(Extracted page text data)
★ ★ ★ ★

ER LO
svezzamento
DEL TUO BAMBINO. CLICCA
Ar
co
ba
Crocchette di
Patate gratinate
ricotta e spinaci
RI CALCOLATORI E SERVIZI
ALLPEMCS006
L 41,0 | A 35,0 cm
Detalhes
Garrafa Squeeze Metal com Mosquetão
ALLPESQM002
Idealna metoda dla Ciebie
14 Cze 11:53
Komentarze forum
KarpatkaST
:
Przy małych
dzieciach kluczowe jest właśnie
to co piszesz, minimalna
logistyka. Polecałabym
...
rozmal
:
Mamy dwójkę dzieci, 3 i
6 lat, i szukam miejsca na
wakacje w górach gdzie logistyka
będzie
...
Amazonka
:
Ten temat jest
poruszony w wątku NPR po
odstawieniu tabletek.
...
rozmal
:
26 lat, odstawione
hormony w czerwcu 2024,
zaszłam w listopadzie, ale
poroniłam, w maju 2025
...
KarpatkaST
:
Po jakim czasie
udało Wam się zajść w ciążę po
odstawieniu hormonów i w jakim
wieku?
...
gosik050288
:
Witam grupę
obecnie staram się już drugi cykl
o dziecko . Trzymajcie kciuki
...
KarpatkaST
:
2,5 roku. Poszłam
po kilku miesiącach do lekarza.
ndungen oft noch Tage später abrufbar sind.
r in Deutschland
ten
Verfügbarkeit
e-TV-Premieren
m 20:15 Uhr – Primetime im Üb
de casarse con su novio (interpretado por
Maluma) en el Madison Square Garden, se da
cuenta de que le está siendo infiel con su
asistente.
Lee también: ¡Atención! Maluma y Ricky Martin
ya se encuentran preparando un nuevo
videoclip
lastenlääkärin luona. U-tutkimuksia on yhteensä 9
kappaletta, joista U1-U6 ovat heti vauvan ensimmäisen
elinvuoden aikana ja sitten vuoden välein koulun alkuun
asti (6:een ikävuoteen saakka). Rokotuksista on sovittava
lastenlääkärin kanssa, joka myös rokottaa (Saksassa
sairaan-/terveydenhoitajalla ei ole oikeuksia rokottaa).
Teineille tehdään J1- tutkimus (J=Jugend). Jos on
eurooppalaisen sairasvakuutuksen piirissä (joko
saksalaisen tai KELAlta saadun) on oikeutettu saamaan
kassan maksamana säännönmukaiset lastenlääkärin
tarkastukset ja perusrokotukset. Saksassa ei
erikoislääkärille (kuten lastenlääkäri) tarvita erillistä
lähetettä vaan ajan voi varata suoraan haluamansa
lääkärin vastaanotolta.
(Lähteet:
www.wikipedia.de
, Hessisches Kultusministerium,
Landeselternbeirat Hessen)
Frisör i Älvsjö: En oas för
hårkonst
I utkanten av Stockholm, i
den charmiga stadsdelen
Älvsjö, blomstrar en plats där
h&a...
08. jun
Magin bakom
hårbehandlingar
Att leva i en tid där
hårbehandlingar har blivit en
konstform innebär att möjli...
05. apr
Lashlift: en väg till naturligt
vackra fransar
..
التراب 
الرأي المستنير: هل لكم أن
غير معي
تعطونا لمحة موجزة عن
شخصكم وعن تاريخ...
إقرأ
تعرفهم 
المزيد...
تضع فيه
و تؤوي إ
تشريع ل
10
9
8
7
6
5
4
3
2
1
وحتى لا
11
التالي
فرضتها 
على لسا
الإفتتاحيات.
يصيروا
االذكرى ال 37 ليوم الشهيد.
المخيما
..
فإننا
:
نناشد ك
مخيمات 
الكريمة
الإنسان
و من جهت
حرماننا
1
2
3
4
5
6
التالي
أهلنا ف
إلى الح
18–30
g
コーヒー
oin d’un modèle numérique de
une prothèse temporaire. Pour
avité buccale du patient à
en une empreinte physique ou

★ ★ ★ ★

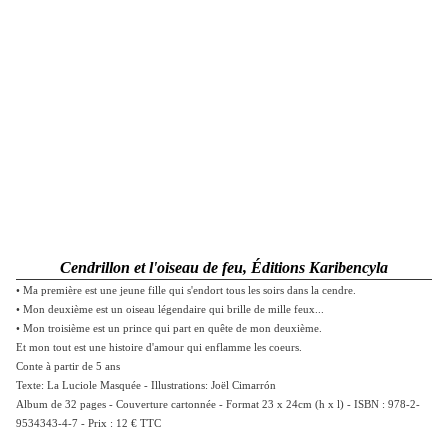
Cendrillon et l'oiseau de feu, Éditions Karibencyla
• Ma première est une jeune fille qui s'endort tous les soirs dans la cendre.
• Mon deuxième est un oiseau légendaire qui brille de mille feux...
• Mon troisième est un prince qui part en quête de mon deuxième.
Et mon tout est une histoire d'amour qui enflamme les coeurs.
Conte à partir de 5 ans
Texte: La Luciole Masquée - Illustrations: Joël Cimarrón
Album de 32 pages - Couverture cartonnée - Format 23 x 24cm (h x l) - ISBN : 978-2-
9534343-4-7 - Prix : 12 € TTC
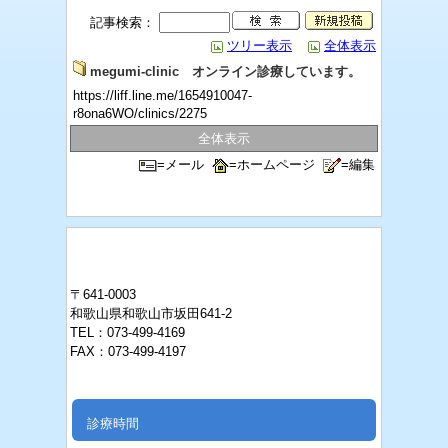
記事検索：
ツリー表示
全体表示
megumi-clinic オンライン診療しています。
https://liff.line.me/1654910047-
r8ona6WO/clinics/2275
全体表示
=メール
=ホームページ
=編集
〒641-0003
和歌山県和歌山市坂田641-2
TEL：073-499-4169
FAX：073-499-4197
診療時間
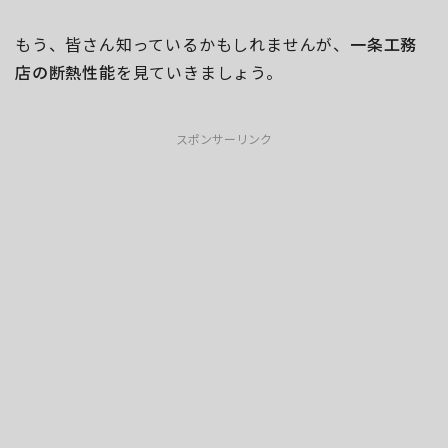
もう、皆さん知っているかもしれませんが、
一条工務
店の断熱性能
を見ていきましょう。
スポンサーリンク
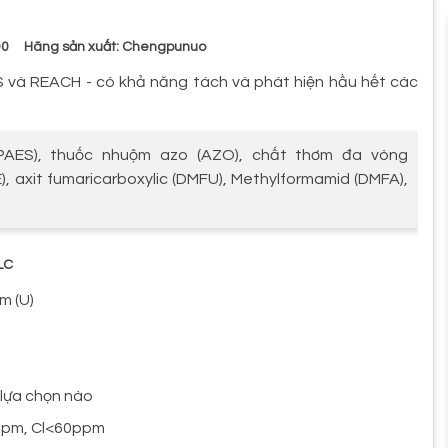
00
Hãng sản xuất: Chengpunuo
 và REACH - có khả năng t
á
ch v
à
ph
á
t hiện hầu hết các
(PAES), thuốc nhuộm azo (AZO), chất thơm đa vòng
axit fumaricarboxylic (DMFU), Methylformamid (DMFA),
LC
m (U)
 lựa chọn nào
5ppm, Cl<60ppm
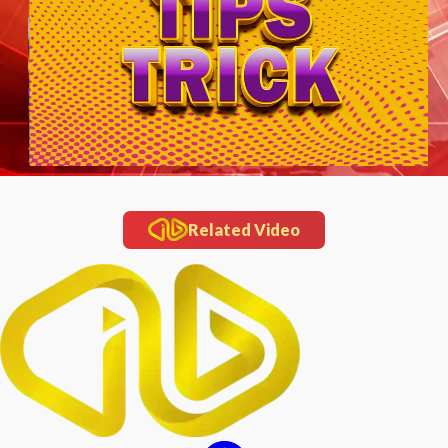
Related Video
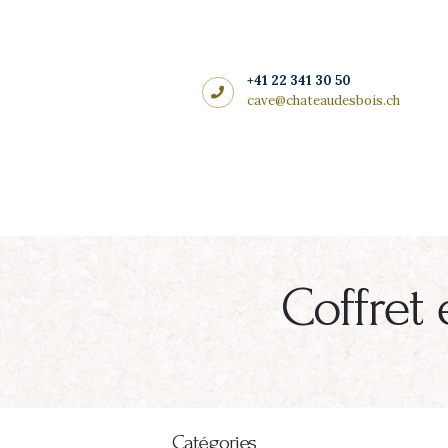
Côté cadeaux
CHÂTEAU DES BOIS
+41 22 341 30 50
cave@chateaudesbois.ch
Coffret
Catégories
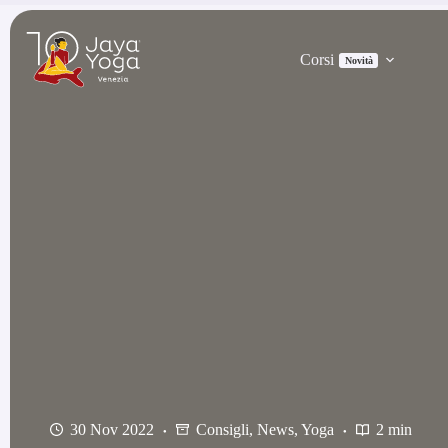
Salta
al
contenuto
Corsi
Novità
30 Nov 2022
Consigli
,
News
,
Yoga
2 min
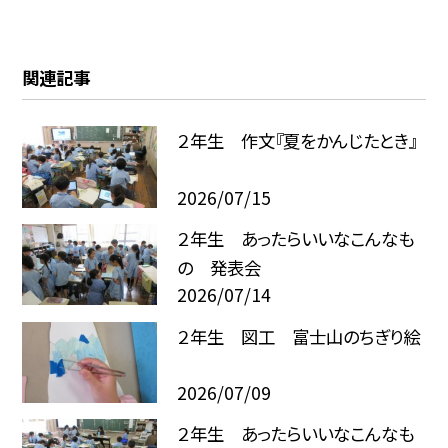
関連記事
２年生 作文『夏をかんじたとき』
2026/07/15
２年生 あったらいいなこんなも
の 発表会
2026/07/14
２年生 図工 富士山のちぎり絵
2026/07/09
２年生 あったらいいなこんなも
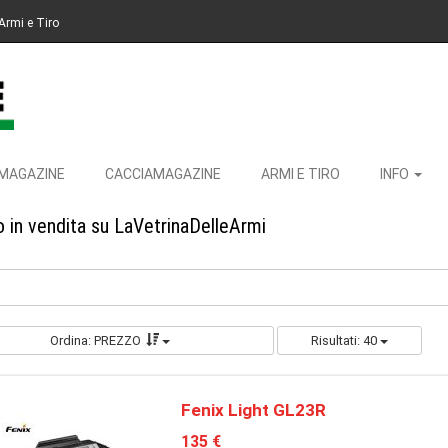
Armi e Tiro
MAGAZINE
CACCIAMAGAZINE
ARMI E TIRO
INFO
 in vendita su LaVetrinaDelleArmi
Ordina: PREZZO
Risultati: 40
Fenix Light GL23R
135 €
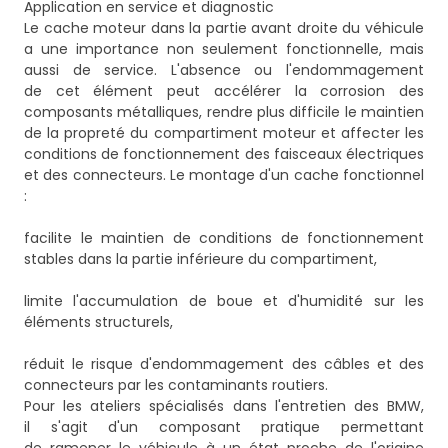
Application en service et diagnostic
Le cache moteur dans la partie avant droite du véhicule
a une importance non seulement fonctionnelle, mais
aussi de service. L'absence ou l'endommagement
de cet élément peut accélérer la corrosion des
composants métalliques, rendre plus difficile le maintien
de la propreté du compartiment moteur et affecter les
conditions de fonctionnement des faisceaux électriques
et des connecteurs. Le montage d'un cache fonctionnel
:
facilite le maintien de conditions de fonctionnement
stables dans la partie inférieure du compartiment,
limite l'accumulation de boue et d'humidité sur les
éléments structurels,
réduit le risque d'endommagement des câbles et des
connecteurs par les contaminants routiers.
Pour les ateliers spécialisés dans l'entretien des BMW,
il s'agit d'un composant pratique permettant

★ ★ ★ ★

WORK ORDER: Copy the records word for word, from the line containing "Côté cadeaux" through the line containing "il s'agit d'un composant pratique permettant", with both of those lines included. Leave the picture lines out of your answer.

RESPONSE BOX:
Côté cadeaux
CHÂTEAU DES BOIS
+41 22 341 30 50
cave@chateaudesbois.ch
Coffret
Catégories
Salta
al
contenuto
Corsi
Novità
30 Nov 2022
Consigli
,
News
,
Yoga
2 min
関連記事
２年生 作文『夏をかんじたとき』
2026/07/15
２年生 あったらいいなこんなも
の 発表会
2026/07/14
２年生 図工 富士山のちぎり絵
2026/07/09
２年生 あったらいいなこんなも
Armi e Tiro
MAGAZINE
CACCIAMAGAZINE
ARMI E TIRO
INFO
 in vendita su LaVetrinaDelleArmi
Ordina: PREZZO
Risultati: 40
Fenix Light GL23R
135 €
Application en service et diagnostic
Le cache moteur dans la partie avant droite du véhicule
a une importance non seulement fonctionnelle, mais
aussi de service. L'absence ou l'endommagement
de cet élément peut accélérer la corrosion des
composants métalliques, rendre plus difficile le maintien
de la propreté du compartiment moteur et affecter les
conditions de fonctionnement des faisceaux électriques
et des connecteurs. Le montage d'un cache fonctionnel
:
facilite le maintien de conditions de fonctionnement
stables dans la partie inférieure du compartiment,
limite l'accumulation de boue et d'humidité sur les
éléments structurels,
réduit le risque d'endommagement des câbles et des
connecteurs par les contaminants routiers.
Pour les ateliers spécialisés dans l'entretien des BMW,
il s'agit d'un composant pratique permettant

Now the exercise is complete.